Neurotic dog mom struck again and thank goodness she did. This morning I took Chino to the vet to have a little lump on his leg checked out. When we noticed it, I immediately started worrying about it - Nick, not so much. He assumed that it was a clogged hair follicle or a bug bite. To appease and calm me down, we scheduled an appointment to have it looked at. Of course, our worst fears were confirmed and its most likely a mast cell tumor. The vet wants to treat it aggressively and Chino is scheduled for surgery on Wednesday morning.
Of course, as the vet is explaining it to me, I'm listening intently, paying attention and reading estimates as he explains the anesthesia, recovery and blood work. When I walked in the door and told Nick that it could be the "C" word, I lost it. I'm mad and nervous and anxious about the whole ordeal that is coming up.
Nick, on the other hand, handles things completely differently. He's Mr. Calm, Cool and Collected and somehow knows that everything is going to be ok. This is how he handles most situations of stress. He just knows things are going to be ok, although in this instance he was admittedly thrown for a loop since he thought I was slightly overreacting.

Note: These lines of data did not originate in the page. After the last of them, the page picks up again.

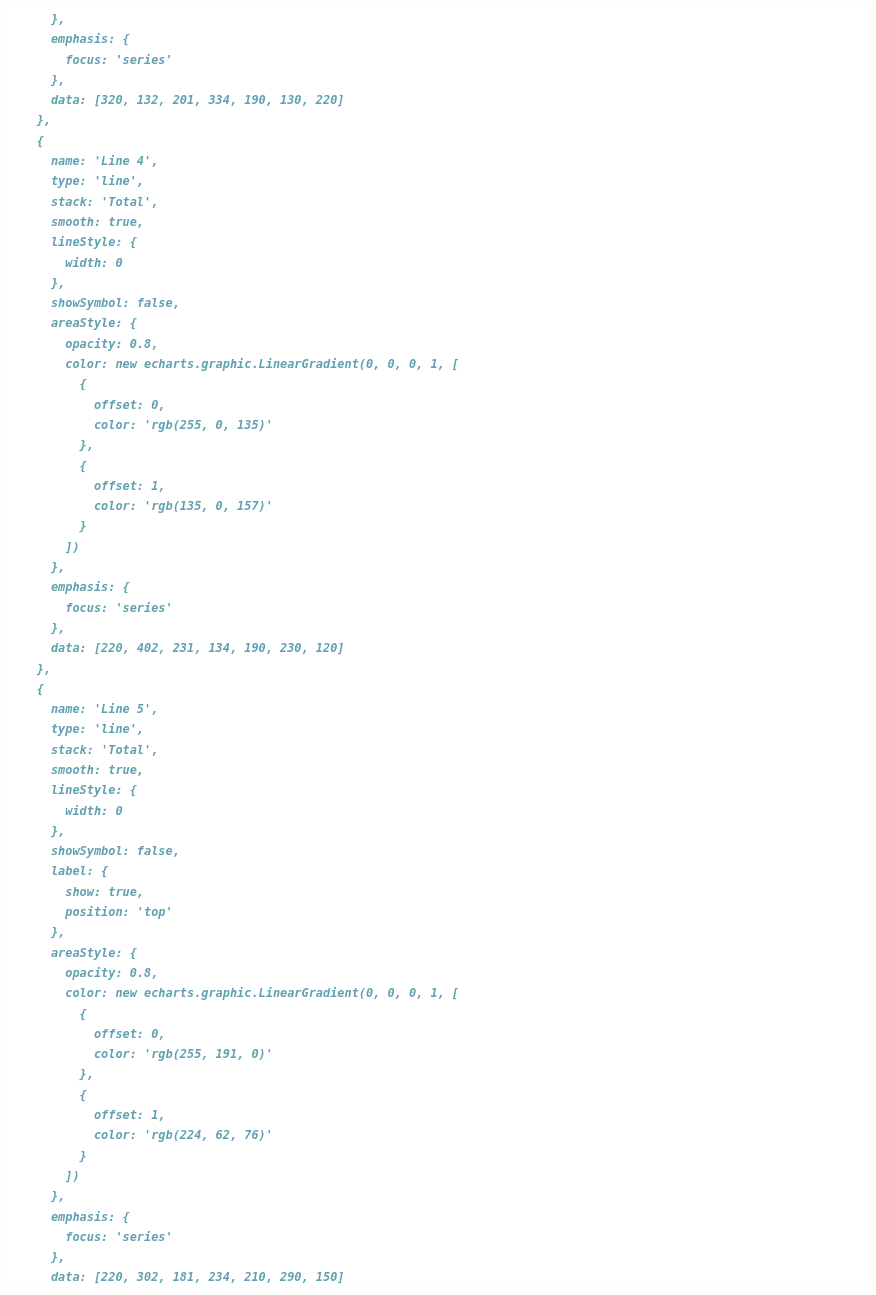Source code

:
 ```markdown {data-open=true}
      },
      emphasis: {
        focus: 'series'
      },
      data: [320, 132, 201, 334, 190, 130, 220]
    },
    {
      name: 'Line 4',
      type: 'line',
      stack: 'Total',
      smooth: true,
      lineStyle: {
        width: 0
      },
      showSymbol: false,
      areaStyle: {
        opacity: 0.8,
        color: new echarts.graphic.LinearGradient(0, 0, 0, 1, [
          {
            offset: 0,
            color: 'rgb(255, 0, 135)'
          },
          {
            offset: 1,
            color: 'rgb(135, 0, 157)'
          }
        ])
      },
      emphasis: {
        focus: 'series'
      },
      data: [220, 402, 231, 134, 190, 230, 120]
    },
    {
      name: 'Line 5',
      type: 'line',
      stack: 'Total',
      smooth: true,
      lineStyle: {
        width: 0
      },
      showSymbol: false,
      label: {
        show: true,
        position: 'top'
      },
      areaStyle: {
        opacity: 0.8,
        color: new echarts.graphic.LinearGradient(0, 0, 0, 1, [
          {
            offset: 0,
            color: 'rgb(255, 191, 0)'
          },
          {
            offset: 1,
            color: 'rgb(224, 62, 76)'
          }
        ])
      },
      emphasis: {
        focus: 'series'
      },
      data: [220, 302, 181, 234, 210, 290, 150]
```

[echarts]: https://echarts.apache.org/
[line]: https://echarts.apache.org/zh/option.html#series-line
[bar]: https://echarts.apache.org/zh/option.html#series-bar
[scatter]: https://echarts.apache.org/zh/option.html#series-scatter
[pie]: https://echarts.apache.org/zh/option.html#series-pie
[candlestick]: https://echarts.apache.org/zh/option.html#series-candlestick
[map]: https://echarts.apache.org/zh/option.html#series-map
[boxplot]: https://echarts.apache.org/zh/option.html#series-boxplot
[heatmap]: https://echarts.apache.org/zh/option.html#series-heatmap
[lines]: https://echarts.apache.org/zh/option.html#series-lines
[graph]: https://echarts.apache.org/zh/option.html#series-graph
[treemap]: https://echarts.apache.org/zh/option.html#series-treemap
[sunburst]: https://echarts.apache.org/zh/option.html#series-sunburst
[parallel]: https://echarts.apache.org/zh/option.html#series-parallel
[funnel]: https://echarts.apache.org/zh/option.html#series-funnel
[gauge]: https://echarts.apache.org/zh/option.html#series-gauge
[object-literals]: https://developer.mozilla.org/en-US/docs/Web/JavaScript/Guide/Grammar_and_types#object_literals
[hugo-data]: https://gohugo.io/methods/site/data/
[page-resources]: https://gohugo.io/content-management/page-resources/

Later this morning, after I calmed down, I made an interesting observation. When I had my own health scare a few months ago, I didn't cry for myself. Was I nervous? Yes. Was I scared? Yes. Could it have been bad? Yes. Yet, here I was, bawling for my dog. I guess the important part was that I held it together at the vet and listened and retained most of what he said and was able to explain it to Nick so that he understood the next steps and what to expect. When I mentioned this to Nick, he told me in a matter-of-fact tone, "That's just how you are."